The peak of humus knowledge pinnacled before World War One and was consigned to the back book room of the library when the Haber-Bosch technique changed agriculture.
In the meantime, the era of native regeneration was well meaning, but powerless to stop an avalanche of new propagation. The hillsides of camphor Laurel on former dairy paddocks continue to choke out all else bar a few clumps of hoop pine.
It seems to me that as our atmosphere increases in carbon dioxide there will become an ecosystem perfect for plants which when flourishing will dominate our attempts to slow them down.
I see signs of this frenetic growth and blossoming of colour all over the local landscape which, being sub-tropical, provides an ideal haven for these colourful new Australians.
They propagate easily with leaf and root diversity that is good for our poor soils. The natives survive the hardships, to come back first but the colourful new Australians fill the gap, bringing an ability to absorb excess nutrient when times are good.
It seems to me that as their insistent presence is unavoidable, and unwavering, that we might as well embrace their offerings and garden with nature - just like Masanobu Fukuoka and his gentle premise outlined in the One Straw Revolution.
This suggests a new form of landscape management is begging.
Fire alone is not the answer, as it kills the soft plants, the ones that can repel a fire front rather than spur it along. But they always die in the fight - think figs, avocados, palm trees.
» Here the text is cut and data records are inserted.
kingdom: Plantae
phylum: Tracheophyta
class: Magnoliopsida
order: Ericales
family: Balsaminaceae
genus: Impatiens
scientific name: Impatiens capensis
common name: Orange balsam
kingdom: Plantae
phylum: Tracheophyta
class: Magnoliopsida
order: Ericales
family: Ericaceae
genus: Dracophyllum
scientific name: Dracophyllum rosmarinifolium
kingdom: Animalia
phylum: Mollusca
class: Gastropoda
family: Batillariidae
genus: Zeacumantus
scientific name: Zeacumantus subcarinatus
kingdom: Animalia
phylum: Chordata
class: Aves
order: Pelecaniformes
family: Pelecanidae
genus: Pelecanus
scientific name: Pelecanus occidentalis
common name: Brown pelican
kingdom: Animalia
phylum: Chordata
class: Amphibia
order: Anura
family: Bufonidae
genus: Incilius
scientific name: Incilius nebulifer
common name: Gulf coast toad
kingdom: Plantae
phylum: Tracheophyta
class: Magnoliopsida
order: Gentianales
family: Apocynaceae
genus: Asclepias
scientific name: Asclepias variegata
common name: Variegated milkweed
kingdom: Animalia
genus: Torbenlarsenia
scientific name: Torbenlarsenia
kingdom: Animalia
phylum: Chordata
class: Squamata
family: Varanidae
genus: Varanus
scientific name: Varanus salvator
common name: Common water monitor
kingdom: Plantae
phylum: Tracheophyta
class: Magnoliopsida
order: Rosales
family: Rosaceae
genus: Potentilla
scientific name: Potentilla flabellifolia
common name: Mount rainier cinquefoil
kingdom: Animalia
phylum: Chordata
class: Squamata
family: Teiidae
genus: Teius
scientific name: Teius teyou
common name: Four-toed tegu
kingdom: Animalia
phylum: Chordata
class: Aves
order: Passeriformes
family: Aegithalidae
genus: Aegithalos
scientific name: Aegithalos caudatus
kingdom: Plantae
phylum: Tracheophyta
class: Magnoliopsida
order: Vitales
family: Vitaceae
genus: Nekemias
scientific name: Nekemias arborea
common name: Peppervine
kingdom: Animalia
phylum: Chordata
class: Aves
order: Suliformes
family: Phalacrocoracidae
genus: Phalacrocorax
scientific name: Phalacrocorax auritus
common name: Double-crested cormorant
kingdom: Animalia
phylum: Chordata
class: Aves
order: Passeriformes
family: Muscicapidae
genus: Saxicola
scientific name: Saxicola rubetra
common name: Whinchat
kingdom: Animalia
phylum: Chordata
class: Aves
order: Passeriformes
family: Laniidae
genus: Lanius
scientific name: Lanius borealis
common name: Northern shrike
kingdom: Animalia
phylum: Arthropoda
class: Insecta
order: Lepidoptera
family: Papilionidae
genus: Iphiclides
By removing that generation of soil fixers nature has to start again and each time with more compromised assets.
If we are to allow nature to build soil capable of gobbling up all of mankind's emissions, then allow her access of care.
I propose to limit human involvement to one with a blade in hand.
The Amazon was cleared with a machete, as were the rainforests of South East Asia. Of course a knife doesn't have to yield whole-scale destruction. It is best used in a subtle way - like lopping the flower off a thistle.
One could even do that from the confines of a puttering side-by-side.
You know, our new colourful Australians extend well out from the back-blocks and yet in every remote corner of the nation there are smiling faces and lilting speech that heralds the knowledge that another bloody foreigner has weeded their way into our front yards.
I can say this because I, too, am an immigrant and remain so pleased to be here. Ask any immigrant what they think of Australia and you will hear some stories.
My old mate who re-structured a portion of the fruit and vegetable markets back in the 1960s recalls one Italian grocer saying how he "prayed to the Captain Cook every night!".
Along our coastlines another race of new people are painting the landscape verdant - these are the islanders who gather to sing lustily along the shores of our bays.
In the cities where the melting pot is extreme, one can see Chinese and Indians holding hands, surely a sign of a new beginning in peaceful Australia?
Burka-wearing women laugh at the surf's edge while their grand-daughters, proud of their faith and lineage, come to the Royal Show in Aussie beachwear.
They all agree that to live in Australia is free - and invigorating. The plants nod in consensus and bloom to prove their point.
And yet there are those among us who wish to decry the success of this lucky country. Alas, the nay-sayers and poppy-cutters will always be among us, just as the noisy Lorikeet protests the kite's path.
This is nature, after all. So live and let live, I say.